VIDEO: Clippers hope to bring lessons from playoff loss into next season

Apr 16, 2024 | 4:14 PM

NANAIMO — The Clippers season came to an end over the weekend, with a Game 5 loss to the Victoria Grizzlies on Friday, April 12.

It was a season which ended much too early for the players and coaches but there’s belief the sting of losing out in the opening round of the BCHL playoffs could pave the way for future success.

The last month of the regular season served as foreshadowing with the Clippers going 3-7-1 and a growing number of injuries.

“We just didn’t have it,” head coach and general manager Colin Birkas said. “We were so banged up. That month of March really took such a piece out of our guys. Nobody really got back to full health. The guys that played through discomfort and pain and did what they could, I commend them.
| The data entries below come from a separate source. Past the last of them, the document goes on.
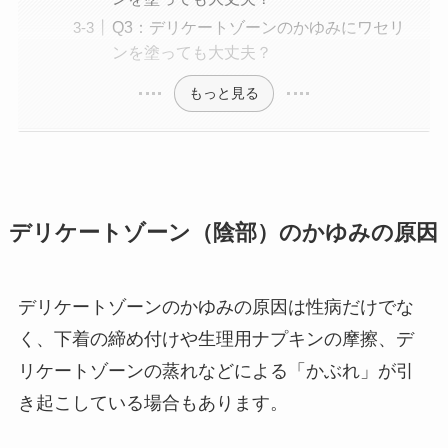
Q3：デリケートゾーンのかゆみにワセリ
ンを塗っても大丈夫？
もっと見る
デリケートゾーン（陰部）のかゆみの原因
デリケートゾーンのかゆみの原因は性病だけでな
く、下着の締め付けや生理用ナプキンの摩擦、デ
リケートゾーンの蒸れなどによる「かぶれ」が引
き起こしている場合もあります。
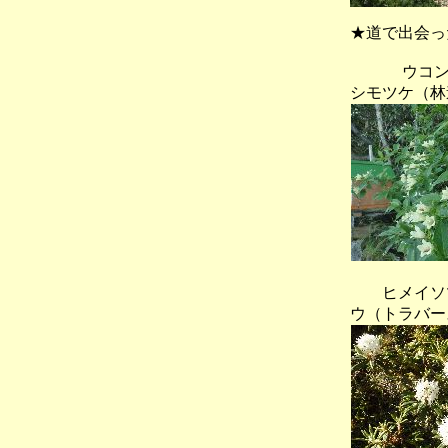
★道で出会っ
ウコン
シモツケ（林
ヒメイソツ
ウ（トラバー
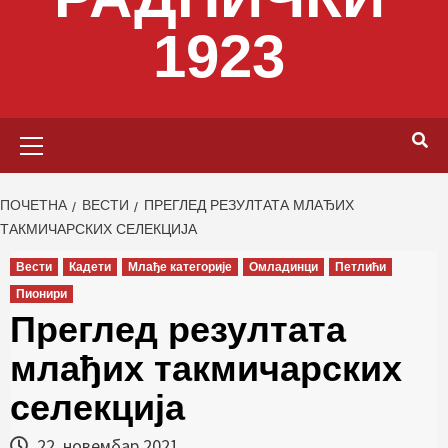
1923
Primary
Menu
ПОЧЕТНА
ВЕСТИ
ПРЕГЛЕД РЕЗУЛТАТА МЛАЂИХ
ТАКМИЧАРСКИХ СЕЛЕКЦИЈА
Вести
Кадети
Млађе категорије
Омладинци
Петлићи
Пионири
Преглед резултата
млађих такмичарских
селекција
22. новембар 2021.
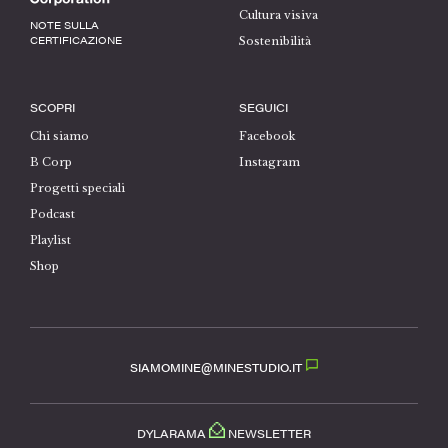
Cultura visiva
NOTE SULLA
CERTIFICAZIONE
Sostenibilità
SCOPRI
SEGUICI
Chi siamo
Facebook
B Corp
Instagram
Progetti speciali
Podcast
Playlist
Shop
SIAMOMINE@MINESTUDIO.IT
DYLARAMA
NEWSLETTER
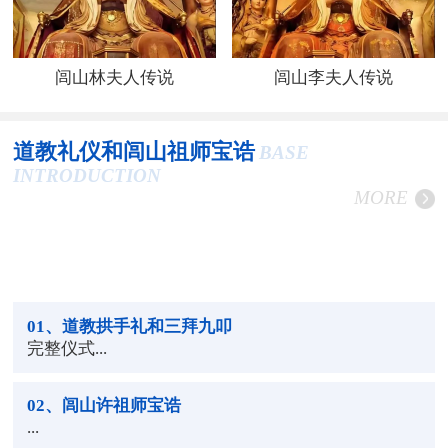
闾山林夫人传说
闾山李夫人传说
道教礼仪和闾山祖师宝诰
BASE
INTRODUCTION
MORE
01
、道教拱手礼和三拜九叩
完整仪式...
02
、闾山许祖师宝诰
...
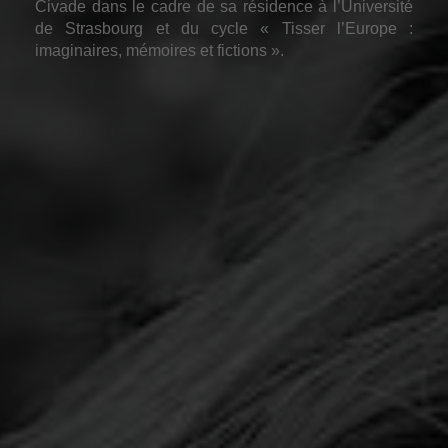
Civade dans le cadre de sa résidence à l’Université
de Strasbourg et du cycle «
Tisser l’Europe :
imaginaires, mémoires et fictions
».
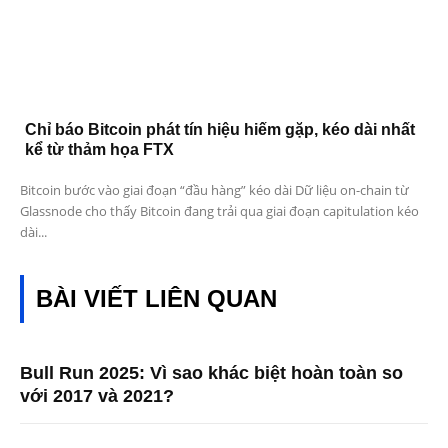
Chỉ báo Bitcoin phát tín hiệu hiếm gặp, kéo dài nhất
kể từ thảm họa FTX
Bitcoin bước vào giai đoạn “đầu hàng” kéo dài Dữ liệu on-chain từ
Glassnode cho thấy Bitcoin đang trải qua giai đoạn capitulation kéo
dài...
BÀI VIẾT LIÊN QUAN
Bull Run 2025: Vì sao khác biệt hoàn toàn so
với 2017 và 2021?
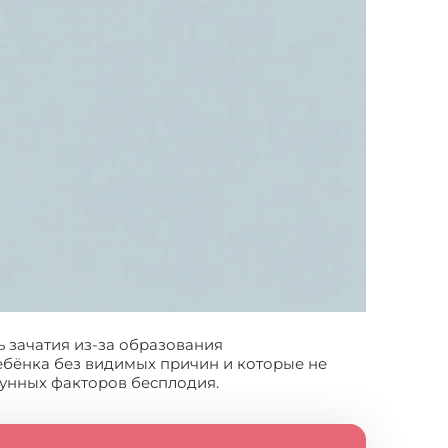
ь зачатия из-за образования
ребёнка без видимых причин и которые не
унных факторов бесплодия.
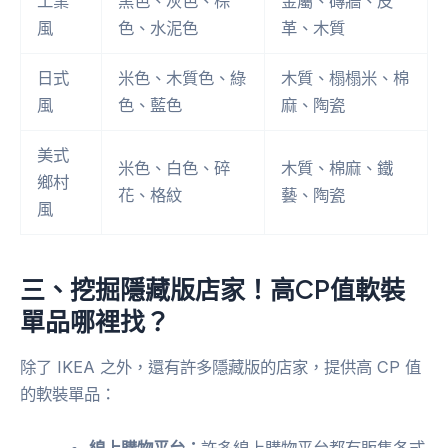
工業
黑色、灰色、棕
金屬、磚牆、皮
風
色、水泥色
革、木質
日式
米色、木質色、綠
木質、榻榻米、棉
風
色、藍色
麻、陶瓷
美式
米色、白色、碎
木質、棉麻、鐵
鄉村
花、格紋
藝、陶瓷
風
三、挖掘隱藏版店家！高CP值軟裝
單品哪裡找？
除了 IKEA 之外，還有許多隱藏版的店家，提供高 CP 值
的軟裝單品：
線上購物平台：
許多線上購物平台都有販售各式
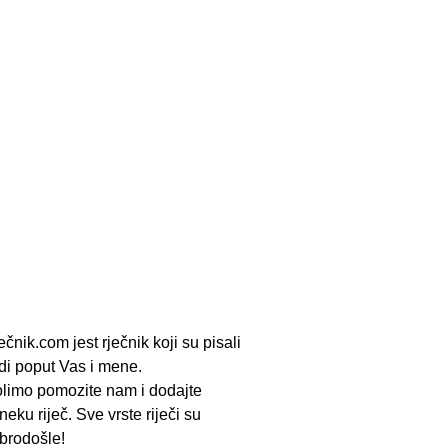
ečnik.com jest rječnik koji su pisali
udi poput Vas i mene.
limo pomozite nam i dodajte
neku riječ. Sve vrste riječi su
brodošle!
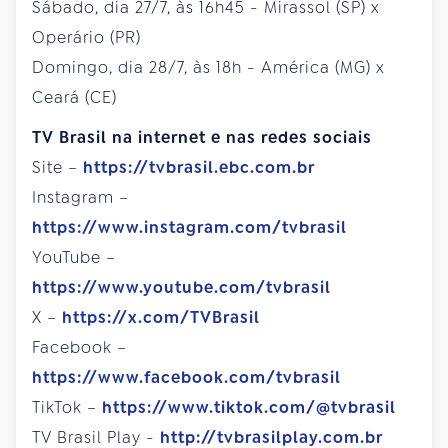
Sábado, dia 27/7, às 16h45 - Mirassol (SP) x
Operário (PR)
Domingo, dia 28/7, às 18h - América (MG) x
Ceará (CE)
TV Brasil na internet e nas redes sociais
Site –
https://tvbrasil.ebc.com.br
Instagram –
https://www.instagram.com/tvbrasil
YouTube –
https://www.youtube.com/tvbrasil
X –
https://x.com/TVBrasil
Facebook –
https://www.facebook.com/tvbrasil
TikTok –
https://www.tiktok.com/@tvbrasil
TV Brasil Play -
http://tvbrasilplay.com.br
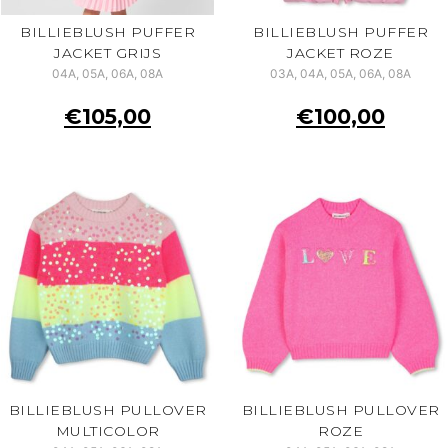
BILLIEBLUSH PUFFER
BILLIEBLUSH PUFFER
JACKET GRIJS
JACKET ROZE
04A, 05A, 06A, 08A
03A, 04A, 05A, 06A, 08A
€
105,00
€
100,00
BILLIEBLUSH PULLOVER
BILLIEBLUSH PULLOVER
MULTICOLOR
ROZE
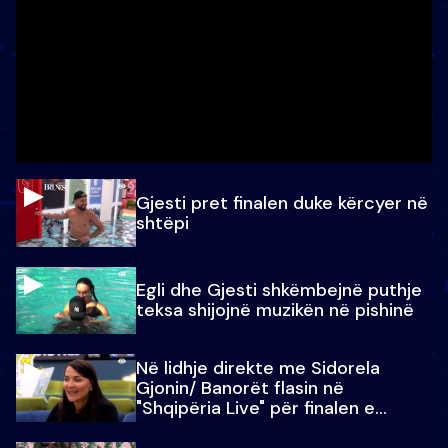
Gjesti pret finalen duke kërcyer në
shtëpi
Egli dhe Gjesti shkëmbejnë puthje
teksa shijojnë muzikën në pishinë
Në lidhje direkte me Sidorela
Gjonin/ Banorët flasin në
"Shqipëria Live" për finalen e
madhe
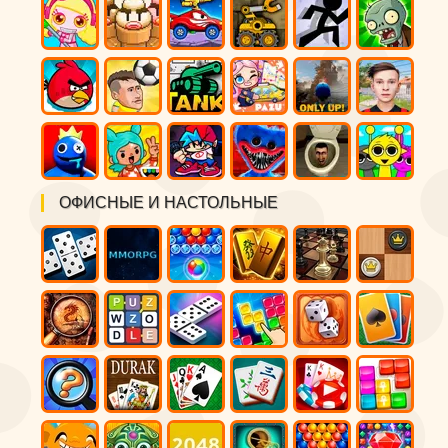
ОФИСНЫЕ И НАСТОЛЬНЫЕ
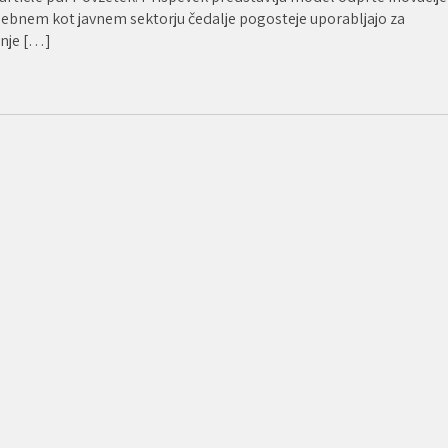
zasebnem kot javnem sektorju čedalje pogosteje uporabljajo za
anje […]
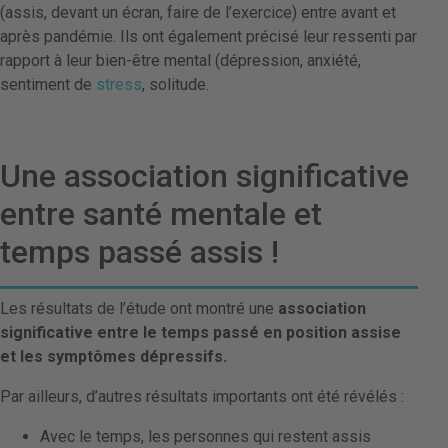
(assis, devant un écran, faire de l’exercice) entre avant et
après pandémie. Ils ont également précisé leur ressenti par
rapport à leur bien-être mental (dépression, anxiété,
sentiment de
stress
, solitude.
Une association significative
entre santé mentale et
temps passé assis !
Les résultats de l’étude ont montré une
association
significative
entre le temps passé en position assise
et les symptômes dépressifs.
Par ailleurs, d’autres résultats importants ont été révélés :
Avec le temps, les personnes qui restent assis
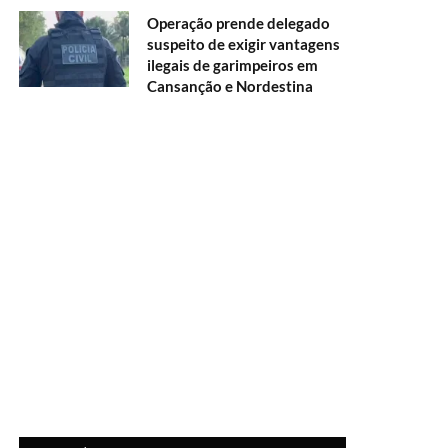
Operação prende delegado
suspeito de exigir vantagens
ilegais de garimpeiros em
Cansanção e Nordestina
Birkas said upwards of 10 different players were battling injuries which could have meant them missing time if it were early in the regular season.

Clippers round one highlights from a five game series with the Victoria Grizzlies.

In 2022, the Clippers went to a league with with a veteran team, and they won the Coastal Division regular season title in 2023 with an experience core as well.

Birkas acknowledged this team was younger and had fewer BCHL games played.

“In my time in Nanaimo we always have a good crop of veteran guys who care about the logo. It’s something that has to grow organically. You have to go through something like this is a group. When we play next year those guys will have that bitterness and that resentment to another program, they’ll play tighter and it’ll be tougher for someone to beat us.”

The Clippers have now said goodbye to some culture carrying veterans in captain Brett Merner and scoring leader Mike Murtagh.

“I can’t say enough about those guys, their loyalty, they’re work ethic. They shouldn’t have been playing but good luck keeping those kids out of the lineup. Those guys were invested and it’s something you can’t manufacture.”

Graduating players Gabriel Westling, Noah Alvarez, Emmett McHardy, Luke Buss and Isa Parekh were only in Nanaimo for year but Birkas said they had a significant impact.

“They had a good life experience, I talk to the players daily. They’re upset that we lost but not one of them has any regret that this is the program they chose to come to. Those are guys that gambled on me, the city and the program. They were awesome kids, they all played a part for us.”

Nanaimo will return several players in the 2004 and 2005 birth years next season, players which will form a veteran core.

Birkas believes strongly in those players who learned many hockey and life lessons in the 2023-24 season.

“We have a large nucleus who can come back and that’s positive. There’s stability here and it’s time to take a step forward. I owe it to the fans and the stakeholders of Nanaimo to put a product on the ice they can cheer on until right until May, we don’t take that lightly, not the players nor myself.”